I poliziotti lo arrestarono nel 2013 mentre era in corso una cerimonia nuziale, rovinando la festa ai novelli sposi. Al banchetto partecipava tra gli invitati, sfoggiando un look da boss e un Rolex da oltre 30mila di euro che “nella simbologia camorristica – spiegano gli inquirenti – ne distingue lo status di capo”. Marco De Micco, fino a un anno prima, era uno sconosciuto. Il 37enne viene ora indicato come un boss nel gruppo a conduzione familiare che si è imposto sulla scena criminale di Ponticelli approfittando del vuoto di potere determinato da una pioggia inarrestabile di arresti e sfruttando al massimo l’appoggio fornito dai Cuccaro di Barra. Già, i ‘barresi’.
I De Micco sono la loro longa manus, i referenti a Ponticelli di quella potentissima cosca che dall’estate del 2009 studiò il modo più silenzioso ed indolore per annettere al loro feudo il regno che fu dei Sarno. Prima di guadagnarsi l’etichetta di malavitosi, i fratelli De Micco erano dei ragazzi come tanti. Figli della periferia est di Napoli. Figli di un quartiere difficile. Giovani con la passione del pallone. Ed è proprio al pallone che Marco, Luigi e Salvatore – tutti detenuti in carcere con accuse che spazia no (a vario titolo) dall’associazione di stampo mafioso, al traffico di droga, all’estorsione e all’omicidio – devono il loro soprannome: i ‘Bodo’. Quel soprannome divenuto un marchio di affiliazione, anche sulla pelle.
Quel soprannome che ha fatto il giro del mondo perché alcuni degli affiliati si sono fatti tatuare addosso le quattro lettere in segno di rispetto e di appartenenza. E’ accaduto tutto durante una partita di amici. Quando i De Micco erano più piccoli e non avevano ancora manifestato velleità criminali. Luigi era sul terreno di gioco, era impegnato in una partita di calcetto con gli amici. E uno dei compagni, in un lampo di creatività, lo chiamò ‘Bodo’. Un nome scelto non a caso. Luigi De Micco non è molto alto, è assai scuro di pelle e quando era più ragazzo aveva i capelli ricci.

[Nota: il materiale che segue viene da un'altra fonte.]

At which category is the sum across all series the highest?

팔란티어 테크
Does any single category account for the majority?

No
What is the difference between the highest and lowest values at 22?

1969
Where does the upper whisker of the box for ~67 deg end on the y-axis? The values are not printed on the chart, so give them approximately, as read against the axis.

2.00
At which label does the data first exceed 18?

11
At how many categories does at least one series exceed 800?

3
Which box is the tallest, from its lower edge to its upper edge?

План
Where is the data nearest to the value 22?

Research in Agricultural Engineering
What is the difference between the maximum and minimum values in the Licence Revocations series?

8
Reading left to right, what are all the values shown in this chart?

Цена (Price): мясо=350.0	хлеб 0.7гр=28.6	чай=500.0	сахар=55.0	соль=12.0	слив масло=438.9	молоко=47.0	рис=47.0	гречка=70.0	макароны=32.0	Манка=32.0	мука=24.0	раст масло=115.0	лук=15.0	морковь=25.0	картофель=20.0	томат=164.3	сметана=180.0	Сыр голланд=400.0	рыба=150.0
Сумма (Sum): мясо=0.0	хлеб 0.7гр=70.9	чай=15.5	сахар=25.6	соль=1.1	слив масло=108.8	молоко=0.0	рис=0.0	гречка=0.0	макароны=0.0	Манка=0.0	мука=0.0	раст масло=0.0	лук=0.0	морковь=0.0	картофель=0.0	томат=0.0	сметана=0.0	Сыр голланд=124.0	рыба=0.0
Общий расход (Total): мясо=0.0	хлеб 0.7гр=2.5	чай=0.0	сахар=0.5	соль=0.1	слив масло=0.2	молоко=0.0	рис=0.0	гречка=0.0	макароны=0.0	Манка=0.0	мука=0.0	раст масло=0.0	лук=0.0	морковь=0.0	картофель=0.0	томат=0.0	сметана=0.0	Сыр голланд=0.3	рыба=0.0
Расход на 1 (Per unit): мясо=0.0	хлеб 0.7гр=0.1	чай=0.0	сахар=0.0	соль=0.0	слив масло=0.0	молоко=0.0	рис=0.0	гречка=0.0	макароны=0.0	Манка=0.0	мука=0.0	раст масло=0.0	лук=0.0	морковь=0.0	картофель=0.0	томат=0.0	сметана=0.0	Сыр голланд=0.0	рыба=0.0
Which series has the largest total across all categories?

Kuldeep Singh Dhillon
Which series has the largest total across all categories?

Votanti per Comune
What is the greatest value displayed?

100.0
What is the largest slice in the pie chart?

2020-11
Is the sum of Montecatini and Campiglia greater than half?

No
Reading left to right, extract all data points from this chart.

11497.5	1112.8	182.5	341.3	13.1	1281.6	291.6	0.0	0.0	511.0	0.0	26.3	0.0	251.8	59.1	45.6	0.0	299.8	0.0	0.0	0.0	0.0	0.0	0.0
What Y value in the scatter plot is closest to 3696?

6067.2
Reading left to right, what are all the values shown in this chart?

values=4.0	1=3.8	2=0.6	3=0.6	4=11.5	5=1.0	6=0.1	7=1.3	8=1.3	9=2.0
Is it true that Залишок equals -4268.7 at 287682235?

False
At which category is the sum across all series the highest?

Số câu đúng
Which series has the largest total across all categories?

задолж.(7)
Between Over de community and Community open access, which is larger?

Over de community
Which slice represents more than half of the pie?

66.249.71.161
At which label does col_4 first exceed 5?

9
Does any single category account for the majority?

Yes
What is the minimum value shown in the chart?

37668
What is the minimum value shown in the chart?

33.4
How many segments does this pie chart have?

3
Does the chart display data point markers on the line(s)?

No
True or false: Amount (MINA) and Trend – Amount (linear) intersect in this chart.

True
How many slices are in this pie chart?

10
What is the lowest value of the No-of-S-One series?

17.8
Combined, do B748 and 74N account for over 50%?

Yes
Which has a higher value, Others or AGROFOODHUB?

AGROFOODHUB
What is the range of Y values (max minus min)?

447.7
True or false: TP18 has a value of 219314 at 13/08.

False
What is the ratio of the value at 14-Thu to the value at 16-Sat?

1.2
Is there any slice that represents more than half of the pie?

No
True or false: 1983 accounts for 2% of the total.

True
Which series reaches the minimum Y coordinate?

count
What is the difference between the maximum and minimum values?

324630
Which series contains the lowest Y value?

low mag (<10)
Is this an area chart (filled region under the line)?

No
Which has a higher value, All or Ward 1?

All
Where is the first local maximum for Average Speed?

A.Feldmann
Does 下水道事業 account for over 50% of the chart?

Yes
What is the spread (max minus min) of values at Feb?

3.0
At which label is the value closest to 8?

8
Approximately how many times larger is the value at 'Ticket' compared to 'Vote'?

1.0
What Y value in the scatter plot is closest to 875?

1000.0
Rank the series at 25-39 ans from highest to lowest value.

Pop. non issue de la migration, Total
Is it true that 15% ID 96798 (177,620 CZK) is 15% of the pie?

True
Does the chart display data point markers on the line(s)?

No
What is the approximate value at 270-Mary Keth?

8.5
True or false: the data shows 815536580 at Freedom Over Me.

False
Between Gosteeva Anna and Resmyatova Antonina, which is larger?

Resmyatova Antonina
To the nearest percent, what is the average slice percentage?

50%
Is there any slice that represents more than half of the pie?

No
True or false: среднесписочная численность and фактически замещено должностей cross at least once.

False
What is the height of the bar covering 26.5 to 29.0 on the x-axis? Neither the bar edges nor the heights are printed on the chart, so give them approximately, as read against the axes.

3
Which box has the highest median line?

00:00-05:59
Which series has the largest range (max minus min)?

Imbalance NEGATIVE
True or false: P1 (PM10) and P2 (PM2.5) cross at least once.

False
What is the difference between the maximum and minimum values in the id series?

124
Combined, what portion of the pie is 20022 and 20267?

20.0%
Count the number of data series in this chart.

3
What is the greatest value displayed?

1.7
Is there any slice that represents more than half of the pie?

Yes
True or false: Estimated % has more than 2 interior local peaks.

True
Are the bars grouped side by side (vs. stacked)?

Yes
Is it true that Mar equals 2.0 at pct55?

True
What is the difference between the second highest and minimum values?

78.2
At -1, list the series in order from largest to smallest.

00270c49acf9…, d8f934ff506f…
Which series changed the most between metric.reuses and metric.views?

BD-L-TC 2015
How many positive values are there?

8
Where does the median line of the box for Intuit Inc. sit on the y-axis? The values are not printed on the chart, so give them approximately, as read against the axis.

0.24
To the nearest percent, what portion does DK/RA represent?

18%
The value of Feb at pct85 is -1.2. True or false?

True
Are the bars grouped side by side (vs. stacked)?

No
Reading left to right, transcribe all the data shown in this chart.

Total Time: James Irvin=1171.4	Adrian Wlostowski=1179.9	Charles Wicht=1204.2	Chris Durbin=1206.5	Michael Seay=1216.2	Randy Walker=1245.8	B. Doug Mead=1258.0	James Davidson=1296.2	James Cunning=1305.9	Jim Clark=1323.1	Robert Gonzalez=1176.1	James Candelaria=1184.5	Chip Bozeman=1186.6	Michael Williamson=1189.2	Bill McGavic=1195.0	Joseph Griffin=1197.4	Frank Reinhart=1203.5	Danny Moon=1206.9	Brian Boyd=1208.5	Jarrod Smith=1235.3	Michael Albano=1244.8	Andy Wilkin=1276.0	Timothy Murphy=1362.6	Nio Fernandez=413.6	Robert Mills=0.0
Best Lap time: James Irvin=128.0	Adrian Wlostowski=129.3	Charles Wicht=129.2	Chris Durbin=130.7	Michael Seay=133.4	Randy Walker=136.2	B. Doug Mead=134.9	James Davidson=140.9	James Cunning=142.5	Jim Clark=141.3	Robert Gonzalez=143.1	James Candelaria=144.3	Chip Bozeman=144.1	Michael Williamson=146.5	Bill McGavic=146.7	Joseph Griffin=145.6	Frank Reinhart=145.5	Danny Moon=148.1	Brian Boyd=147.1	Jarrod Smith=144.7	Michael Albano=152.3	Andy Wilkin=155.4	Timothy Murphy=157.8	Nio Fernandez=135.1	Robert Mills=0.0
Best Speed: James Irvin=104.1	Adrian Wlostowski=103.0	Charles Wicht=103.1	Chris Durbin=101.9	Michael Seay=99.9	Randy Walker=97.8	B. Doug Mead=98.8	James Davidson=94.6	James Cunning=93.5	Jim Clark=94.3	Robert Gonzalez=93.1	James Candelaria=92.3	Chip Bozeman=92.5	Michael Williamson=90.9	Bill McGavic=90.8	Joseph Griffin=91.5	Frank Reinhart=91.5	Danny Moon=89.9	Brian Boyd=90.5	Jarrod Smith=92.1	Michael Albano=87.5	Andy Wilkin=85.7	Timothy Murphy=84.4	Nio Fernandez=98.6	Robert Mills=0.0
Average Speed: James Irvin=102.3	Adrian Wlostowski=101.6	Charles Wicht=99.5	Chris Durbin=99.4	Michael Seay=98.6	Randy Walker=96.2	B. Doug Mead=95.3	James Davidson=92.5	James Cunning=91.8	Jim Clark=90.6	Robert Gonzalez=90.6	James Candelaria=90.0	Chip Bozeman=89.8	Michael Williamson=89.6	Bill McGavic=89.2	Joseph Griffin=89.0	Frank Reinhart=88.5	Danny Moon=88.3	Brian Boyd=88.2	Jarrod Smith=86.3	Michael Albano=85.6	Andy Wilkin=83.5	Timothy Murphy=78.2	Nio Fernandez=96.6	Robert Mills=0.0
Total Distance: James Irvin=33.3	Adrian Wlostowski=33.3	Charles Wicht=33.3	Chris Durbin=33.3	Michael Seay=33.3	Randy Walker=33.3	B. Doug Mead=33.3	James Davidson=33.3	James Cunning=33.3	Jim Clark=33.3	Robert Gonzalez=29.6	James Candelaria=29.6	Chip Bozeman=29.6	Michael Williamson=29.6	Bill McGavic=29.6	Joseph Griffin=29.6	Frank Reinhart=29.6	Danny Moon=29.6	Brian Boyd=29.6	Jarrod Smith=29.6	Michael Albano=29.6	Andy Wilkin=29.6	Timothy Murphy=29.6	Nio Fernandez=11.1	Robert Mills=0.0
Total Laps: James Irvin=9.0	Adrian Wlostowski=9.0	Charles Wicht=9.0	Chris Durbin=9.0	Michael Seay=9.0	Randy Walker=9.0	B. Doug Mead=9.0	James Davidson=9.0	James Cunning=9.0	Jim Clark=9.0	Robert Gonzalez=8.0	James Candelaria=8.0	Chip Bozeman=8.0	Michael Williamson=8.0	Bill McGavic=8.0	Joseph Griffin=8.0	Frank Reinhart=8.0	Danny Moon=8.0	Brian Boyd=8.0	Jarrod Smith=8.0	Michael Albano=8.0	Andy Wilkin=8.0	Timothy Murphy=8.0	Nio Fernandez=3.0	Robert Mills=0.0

Ricordava molto uno dei protagonisti di ‘Piedone l’Africano’, il film col quale è cresciuta la gestione degli anni Ottanta, la generazione dei fratelli De Micco. Bodo è il bimbo sudafricano orfano di madre che incontra Bud Spencer (nel film il commissario Rizzo detto ‘Piedone’) durante una missione in Sudafrica del poliziotto; il funzionario è alla ricerca di prove per risalire all’omicidio di un agente del posto (padre di Bodo) che Rizzo avrebbe dovuto incontrare a Napoli per uno scambio di notizie su un traffico di droga e che invece venne ammazzato al porto del capoluogo partenopeo. Da quel giorno Luigi De Micco viene chiamato ‘Bodo’ e l’appellativo si è esteso ben presto a tutti i suoi fratelli. Era un nomignolo affettuoso, è diventato un marchio di fabbrica della camorra.